• [SOURCE MATERIAL]:
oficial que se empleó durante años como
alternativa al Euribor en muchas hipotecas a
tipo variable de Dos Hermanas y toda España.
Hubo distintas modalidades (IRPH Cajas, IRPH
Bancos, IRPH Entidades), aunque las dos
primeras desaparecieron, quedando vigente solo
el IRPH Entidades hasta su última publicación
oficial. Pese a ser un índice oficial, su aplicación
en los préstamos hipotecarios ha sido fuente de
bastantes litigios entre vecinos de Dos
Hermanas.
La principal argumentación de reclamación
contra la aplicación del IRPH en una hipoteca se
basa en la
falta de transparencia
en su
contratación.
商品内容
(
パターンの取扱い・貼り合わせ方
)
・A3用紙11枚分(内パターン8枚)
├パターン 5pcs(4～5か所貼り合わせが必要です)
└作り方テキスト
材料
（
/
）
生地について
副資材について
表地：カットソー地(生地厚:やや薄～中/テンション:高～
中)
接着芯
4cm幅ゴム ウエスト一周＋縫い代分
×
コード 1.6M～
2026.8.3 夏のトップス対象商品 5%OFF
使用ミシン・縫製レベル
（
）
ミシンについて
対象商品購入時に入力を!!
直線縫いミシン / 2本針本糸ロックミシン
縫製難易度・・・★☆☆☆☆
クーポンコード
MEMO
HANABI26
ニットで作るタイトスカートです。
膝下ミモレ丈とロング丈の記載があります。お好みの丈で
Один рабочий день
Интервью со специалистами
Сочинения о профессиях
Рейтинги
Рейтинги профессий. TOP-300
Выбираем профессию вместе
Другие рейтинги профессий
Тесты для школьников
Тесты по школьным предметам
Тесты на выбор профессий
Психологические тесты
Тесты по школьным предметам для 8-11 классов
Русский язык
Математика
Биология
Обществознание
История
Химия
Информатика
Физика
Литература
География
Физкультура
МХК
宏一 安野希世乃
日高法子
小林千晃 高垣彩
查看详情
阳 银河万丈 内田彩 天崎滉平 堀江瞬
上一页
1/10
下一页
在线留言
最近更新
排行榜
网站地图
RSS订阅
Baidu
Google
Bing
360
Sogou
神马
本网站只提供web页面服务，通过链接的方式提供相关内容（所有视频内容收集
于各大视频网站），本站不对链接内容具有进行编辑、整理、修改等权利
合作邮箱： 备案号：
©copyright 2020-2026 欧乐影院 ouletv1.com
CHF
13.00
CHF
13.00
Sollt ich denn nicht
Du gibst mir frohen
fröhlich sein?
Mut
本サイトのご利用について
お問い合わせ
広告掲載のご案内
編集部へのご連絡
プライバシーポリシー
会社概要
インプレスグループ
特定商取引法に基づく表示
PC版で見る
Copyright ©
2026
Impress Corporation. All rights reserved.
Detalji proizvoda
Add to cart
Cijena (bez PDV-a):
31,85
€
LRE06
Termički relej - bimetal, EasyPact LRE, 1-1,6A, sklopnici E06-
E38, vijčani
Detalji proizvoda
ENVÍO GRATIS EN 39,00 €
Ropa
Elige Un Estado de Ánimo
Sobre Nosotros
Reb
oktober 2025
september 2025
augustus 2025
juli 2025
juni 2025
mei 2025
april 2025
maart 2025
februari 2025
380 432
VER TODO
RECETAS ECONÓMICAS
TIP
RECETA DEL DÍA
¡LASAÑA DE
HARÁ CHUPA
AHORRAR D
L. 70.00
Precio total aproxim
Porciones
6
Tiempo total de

• [WORK ORDER]: Format the text of every item above as a JSON list of strings, one string per line, leaving out blank lines.

• [SOLUTION TO THE EXERCISE]:
[
  "oficial que se empleó durante años como",
  "alternativa al Euribor en muchas hipotecas a",
  "tipo variable de Dos Hermanas y toda España.",
  "Hubo distintas modalidades (IRPH Cajas, IRPH",
  "Bancos, IRPH Entidades), aunque las dos",
  "primeras desaparecieron, quedando vigente solo",
  "el IRPH Entidades hasta su última publicación",
  "oficial. Pese a ser un índice oficial, su aplicación",
  "en los préstamos hipotecarios ha sido fuente de",
  "bastantes litigios entre vecinos de Dos",
  "Hermanas.",
  "La principal argumentación de reclamación",
  "contra la aplicación del IRPH en una hipoteca se",
  "basa en la",
  "falta de transparencia",
  "en su",
  "contratación.",
  "商品内容",
  "(",
  "パターンの取扱い・貼り合わせ方",
  ")",
  "・A3用紙11枚分(内パターン8枚)",
  "├パターン 5pcs(4～5か所貼り合わせが必要です)",
  "└作り方テキスト",
  "材料",
  "（",
  "/",
  "）",
  "生地について",
  "副資材について",
  "表地：カットソー地(生地厚:やや薄～中/テンション:高～",
  "中)",
  "接着芯",
  "4cm幅ゴム ウエスト一周＋縫い代分",
  "×",
  "コード 1.6M～",
  "2026.8.3 夏のトップス対象商品 5%OFF",
  "使用ミシン・縫製レベル",
  "（",
  "）",
  "ミシンについて",
  "対象商品購入時に入力を!!",
  "直線縫いミシン / 2本針本糸ロックミシン",
  "縫製難易度・・・★☆☆☆☆",
  "クーポンコード",
  "MEMO",
  "HANABI26",
  "ニットで作るタイトスカートです。",
  "膝下ミモレ丈とロング丈の記載があります。お好みの丈で",
  "Один рабочий день",
  "Интервью со специалистами",
  "Сочинения о профессиях",
  "Рейтинги",
  "Рейтинги профессий. TOP-300",
  "Выбираем профессию вместе",
  "Другие рейтинги профессий",
  "Тесты для школьников",
  "Тесты по школьным предметам",
  "Тесты на выбор профессий",
  "Психологические тесты",
  "Тесты по школьным предметам для 8-11 классов",
  "Русский язык",
  "Математика",
  "Биология",
  "Обществознание",
  "История",
  "Химия",
  "Информатика",
  "Физика",
  "Литература",
  "География",
  "Физкультура",
  "МХК",
  "宏一 安野希世乃",
  "日高法子",
  "小林千晃 高垣彩",
  "查看详情",
  "阳 银河万丈 内田彩 天崎滉平 堀江瞬",
  "上一页",
  "1/10",
  "下一页",
  "在线留言",
  "最近更新",
  "排行榜",
  "网站地图",
  "RSS订阅",
  "Baidu",
  "Google",
  "Bing",
  "360",
  "Sogou",
  "神马",
  "本网站只提供web页面服务，通过链接的方式提供相关内容（所有视频内容收集",
  "于各大视频网站），本站不对链接内容具有进行编辑、整理、修改等权利",
  "合作邮箱： 备案号：",
  "©copyright 2020-2026 欧乐影院 ouletv1.com",
  "CHF",
  "13.00",
  "CHF",
  "13.00",
  "Sollt ich denn nicht",
  "Du gibst mir frohen",
  "fröhlich sein?",
  "Mut",
  "本サイトのご利用について",
  "お問い合わせ",
  "広告掲載のご案内",
  "編集部へのご連絡",
  "プライバシーポリシー",
  "会社概要",
  "インプレスグループ",
  "特定商取引法に基づく表示",
  "PC版で見る",
  "Copyright ©",
  "2026",
  "Impress Corporation. All rights reserved.",
  "Detalji proizvoda",
  "Add to cart",
  "Cijena (bez PDV-a):",
  "31,85",
  "€",
  "LRE06",
  "Termički relej - bimetal, EasyPact LRE, 1-1,6A, sklopnici E06-",
  "E38, vijčani",
  "Detalji proizvoda",
  "ENVÍO GRATIS EN 39,00 €",
  "Ropa",
  "Elige Un Estado de Ánimo",
  "Sobre Nosotros",
  "Reb",
  "oktober 2025",
  "september 2025",
  "augustus 2025",
  "juli 2025",
  "juni 2025",
  "mei 2025",
  "april 2025",
  "maart 2025",
  "februari 2025",
  "380 432",
  "VER TODO",
  "RECETAS ECONÓMICAS",
  "TIP",
  "RECETA DEL DÍA",
  "¡LASAÑA DE",
  "HARÁ CHUPA",
  "AHORRAR D",
  "L. 70.00",
  "Precio total aproxim",
  "Porciones",
  "6",
  "Tiempo total de"
]